* **What is required**
Repeat the records below exactly, from the first line through the line containing "LIGENT HRI IN REAL-WORLD SCENARIOS", and leave out any pictures.

Extracted records
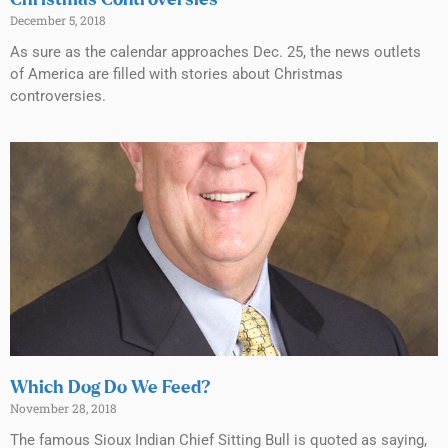
Christmas Controversies
December 5, 2018
As sure as the calendar approaches Dec. 25, the news outlets
of America are filled with stories about Christmas
controversies.
Which Dog Do We Feed?
November 28, 2018
The famous Sioux Indian Chief Sitting Bull is quoted as saying,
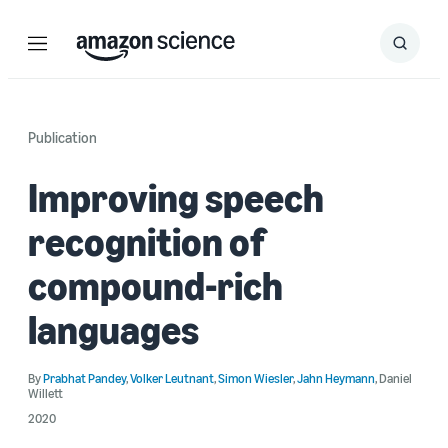
Menu
Search
Submit
Search
Publication
Improving speech
recognition of
compound-rich
languages
By
Prabhat Pandey
,
Volker Leutnant
,
Simon Wiesler
,
Jahn Heymann
,
Daniel
Willett
2020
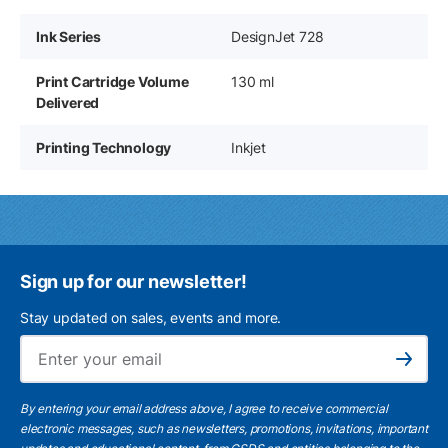
Ink Series
DesignJet 728
Print Cartridge Volume
130 ml
Delivered
Printing Technology
Inkjet
Sign up for our newsletter!
Stay updated on sales, events and more.
Ema
Subscribe
By entering your email address above, I agree to receive commercial
electronic messages, such as newsletters, promotions, invitations, important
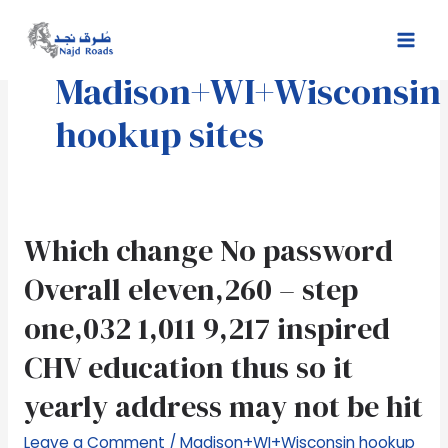
Skip
Mai
to
Men
content
Madison+WI+Wisconsin
hookup sites
Which
Which change No password
change
Overall eleven,260 – step
No
password
one,032 1,011 9,217 inspired
Overall
CHV education thus so it
eleven,260
–
yearly address may not be hit
step
one,032
Leave a Comment
/
Madison+WI+Wisconsin hookup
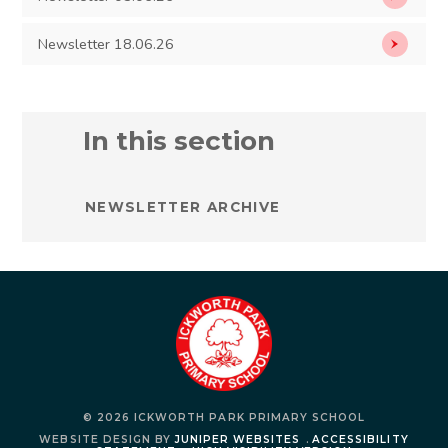
Newsletter 18.06.26
In this section
NEWSLETTER ARCHIVE
© 2026 ICKWORTH PARK PRIMARY SCHOOL
WEBSITE DESIGN BY
JUNIPER WEBSITES
.
ACCESSIBILITY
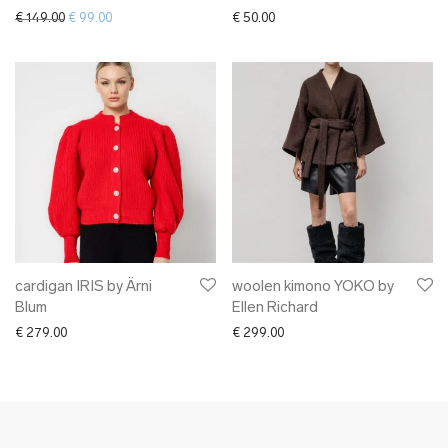
Original price was: € 149.00.
Current price is: € 99.00.
€
149.00
€
99.00
€
50.00
cardigan IRIS by Ärni
woolen kimono YOKO by
Blum
Ellen Richard
€
279.00
€
299.00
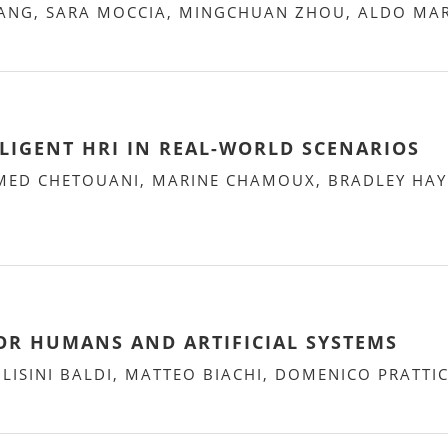
NG, SARA MOCCIA, MINGCHUAN ZHOU, ALDO MAR
LIGENT HRI IN REAL-WORLD SCENARIOS
ED CHETOUANI, MARINE CHAMOUX, BRADLEY HAYE
FOR HUMANS AND ARTIFICIAL SYSTEMS
ISINI BALDI, MATTEO BIACHI, DOMENICO PRATTI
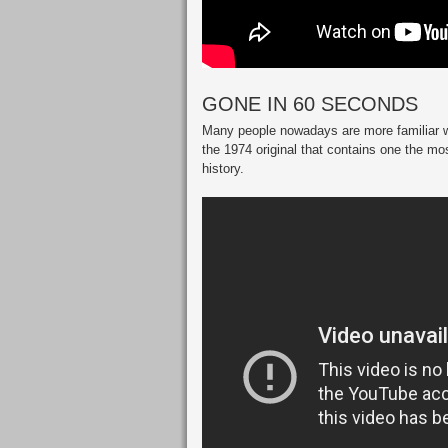
GONE IN 60 SECONDS
Many people nowadays are more familiar wi
the 1974 original that contains one the mo
history.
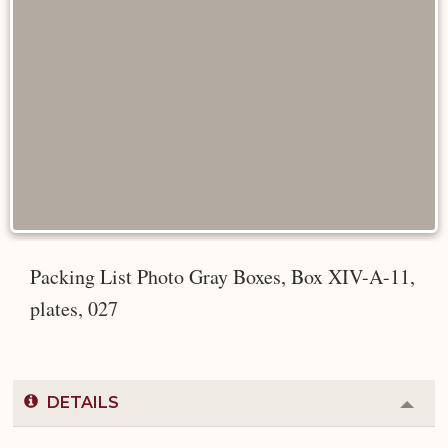
Packing List Photo Gray Boxes, Box XIV-A-11,
plates, 027
DETAILS
Colla
or
Expa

* **Written solution**
Christmas Controversies
December 5, 2018
As sure as the calendar approaches Dec. 25, the news outlets
of America are filled with stories about Christmas
controversies.
Which Dog Do We Feed?
November 28, 2018
The famous Sioux Indian Chief Sitting Bull is quoted as saying,
Menu
Search
Submit
Search
Publication
Improving speech
recognition of
compound-rich
languages
By
Prabhat Pandey
,
Volker Leutnant
,
Simon Wiesler
,
Jahn Heymann
,
Daniel
Willett
2020
Ink Series
DesignJet 728
Print Cartridge Volume
130 ml
Delivered
Printing Technology
Inkjet
Sign up for our newsletter!
Stay updated on sales, events and more.
Ema
Subscribe
By entering your email address above, I agree to receive commercial
electronic messages, such as newsletters, promotions, invitations, important
Skip
Mai
to
Men
content
Madison+WI+Wisconsin
hookup sites
Which
Which change No password
change
Overall eleven,260 – step
No
password
one,032 1,011 9,217 inspired
Overall
CHV education thus so it
eleven,260
–
yearly address may not be hit
step
one,032
Leave a Comment
/
Madison+WI+Wisconsin hookup
Newsletter 18.06.26
In this section
NEWSLETTER ARCHIVE
© 2026 ICKWORTH PARK PRIMARY SCHOOL
WEBSITE DESIGN BY
JUNIPER WEBSITES
.
ACCESSIBILITY
Original price was: € 149.00.
Current price is: € 99.00.
€
149.00
€
99.00
€
50.00
cardigan IRIS by Ärni
woolen kimono YOKO by
Blum
Ellen Richard
€
279.00
€
299.00
NG, SARA MOCCIA, MINGCHUAN ZHOU, ALDO MAR
LIGENT HRI IN REAL-WORLD SCENARIOS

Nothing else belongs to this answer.